The Covid-19 crisis, however, has put around 60,000 apparel jobs on a lose thread in Guatemala, Alejandro Ceballos, president of apparel and textile industry association Vestex (Asociación de la industria del Vestuario y Textiles) said recently, amid concerns that half of Latin America’s apparel exports will be wiped out this year.

Wishart says the country continues to prevent workers from unionising, despite AFL-CIO lawsuits and other international calls for it to boost workers’ rights.

“It’s still pretty bad,” adds Wishart. “Only two factories have proper representation. Guatemala is the worst of the Central American countries; there is no real enforcement of labour law and it’s hard for workers to organise a union.  They try and try, but they constantly get destroyed.”

While Asian workers would appear to bear the brunt of global apparel order cancellations – with thousands losing their jobs in Bangladesh, China, India or Vietnam without pay – Wishart says Central America has fared better with most customers following through with completing and paying for orders in place.

Workers’ livelihoods

Yet as many countries in the isthmus enter recession, the future livelihoods of these workers are in jeopardy, prompting activists to demand brands help provide for their families until better times emerge.

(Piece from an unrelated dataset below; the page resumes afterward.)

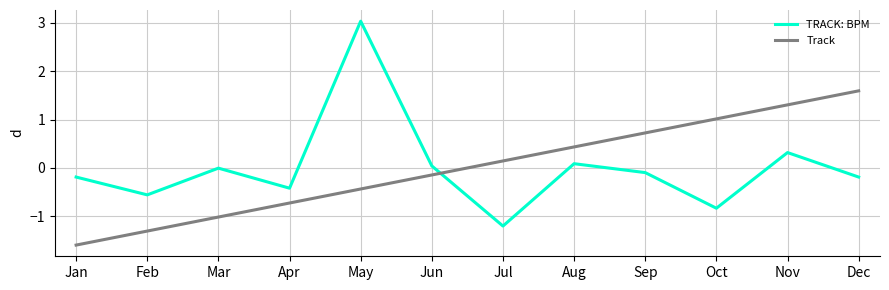

List the series in order of their peak value, highest first.

TRACK: BPM, Track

The regional coordinator of maquila unions in Central America, of which AFL-CIO is a member, is putting together a strategy to pressure clothiers to do this.  “We are preparing a proposal and trying to engage brands on this issue,” says Wishart, adding that the team is “looking for a list of problematic companies that need to be targeted or engaged in some issues.”

Unlike the US, Central American workers lack unemployment benefits. “One thing I would like to see is for countries to establish unemployment insurance and for the brands to help support this,” Wishart concludes.